Extract to read.
# The large-scale environment from cosmological simulations II: The   redshift evolution and distributions of baryons

**Authors:** Weiguang Cui, Alexander Knebe, Noam I. Libeskind, Susana Planelles,, Xiaohu Yang, Wei Cui, Romeel Dave, Xi Kang, Robert Mostoghiu, Lister, Staveley-Smith, Huiyuan Wang, Peng Wang, Gustavo Yepes

arXiv: 1902.09522 · 2019-03-13

## TL;DR

This study examines how large-scale environments and baryon distributions evolve with redshift in cosmological simulations, confirming that baryons minimally impact environment classification and that the gas web remains an unbiased matter tracer.

## Contribution

It extends previous analysis to higher redshifts, analyzing baryon effects and the distribution of the warm-hot intergalactic medium across different large-scale environments.

## Key findings

- Baryon models have negligible effect on large-scale environment classification.
- The gas web is an unbiased tracer of total matter, especially at high redshifts.
- Approximately 40% of gas is in the warm-hot intergalactic medium, decreasing with redshift.

Task set.
(1) List every key finding given in the study summary.
(2) Answer these questions from the study summary:
(a) What arXiv number does it carry?
(b) To what does the work extend previous analysis?
(c) About what share of gas is in the warm-hot intergalactic medium?
(3) Reproduce word for word the part of the study summary that opens with the words containing "arXiv: 1902.09522 ·" and closes with "different large-scale environments.".
The items that come next have nothing to do with the study summary.

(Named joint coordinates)
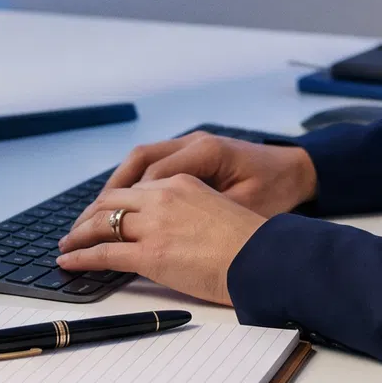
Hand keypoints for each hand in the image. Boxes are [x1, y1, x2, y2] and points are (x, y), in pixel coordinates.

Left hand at [56, 174, 266, 305]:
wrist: (264, 259)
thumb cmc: (251, 242)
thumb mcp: (218, 210)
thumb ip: (190, 211)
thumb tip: (175, 228)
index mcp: (181, 183)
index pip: (134, 188)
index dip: (112, 201)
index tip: (102, 211)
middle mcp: (163, 197)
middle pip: (111, 201)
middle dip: (89, 216)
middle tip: (77, 229)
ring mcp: (155, 225)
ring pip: (103, 224)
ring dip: (80, 235)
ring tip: (67, 245)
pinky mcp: (151, 254)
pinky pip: (104, 253)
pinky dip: (81, 257)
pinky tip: (70, 262)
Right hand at [99, 131, 317, 217]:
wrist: (298, 171)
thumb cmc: (276, 191)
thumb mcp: (245, 210)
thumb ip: (205, 219)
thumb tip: (164, 240)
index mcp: (206, 152)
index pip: (151, 174)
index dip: (125, 204)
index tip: (100, 232)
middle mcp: (193, 143)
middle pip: (138, 163)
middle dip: (108, 195)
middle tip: (83, 227)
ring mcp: (191, 145)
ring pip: (140, 160)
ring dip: (117, 188)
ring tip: (95, 216)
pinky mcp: (192, 154)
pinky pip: (153, 164)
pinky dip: (134, 183)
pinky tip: (123, 206)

Task-by-task outputs.
(1)
- Baryon models have negligible effect on large-scale environment classification.
- The gas web is an unbiased tracer of total matter, especially at high redshifts.
- Approximately 40% of gas is in the warm-hot intergalactic medium, decreasing with redshift.

(2)
(a) 1902.09522
(b) Higher redshifts
(c) Approximately 40%

(3)
arXiv: 1902.09522 · 2019-03-13

## TL;DR

This study examines how large-scale environments and baryon distributions evolve with redshift in cosmological simulations, confirming that baryons minimally impact environment classification and that the gas web remains an unbiased matter tracer.

## Contribution

It extends previous analysis to higher redshifts, analyzing baryon effects and the distribution of the warm-hot intergalactic medium across different large-scale environments.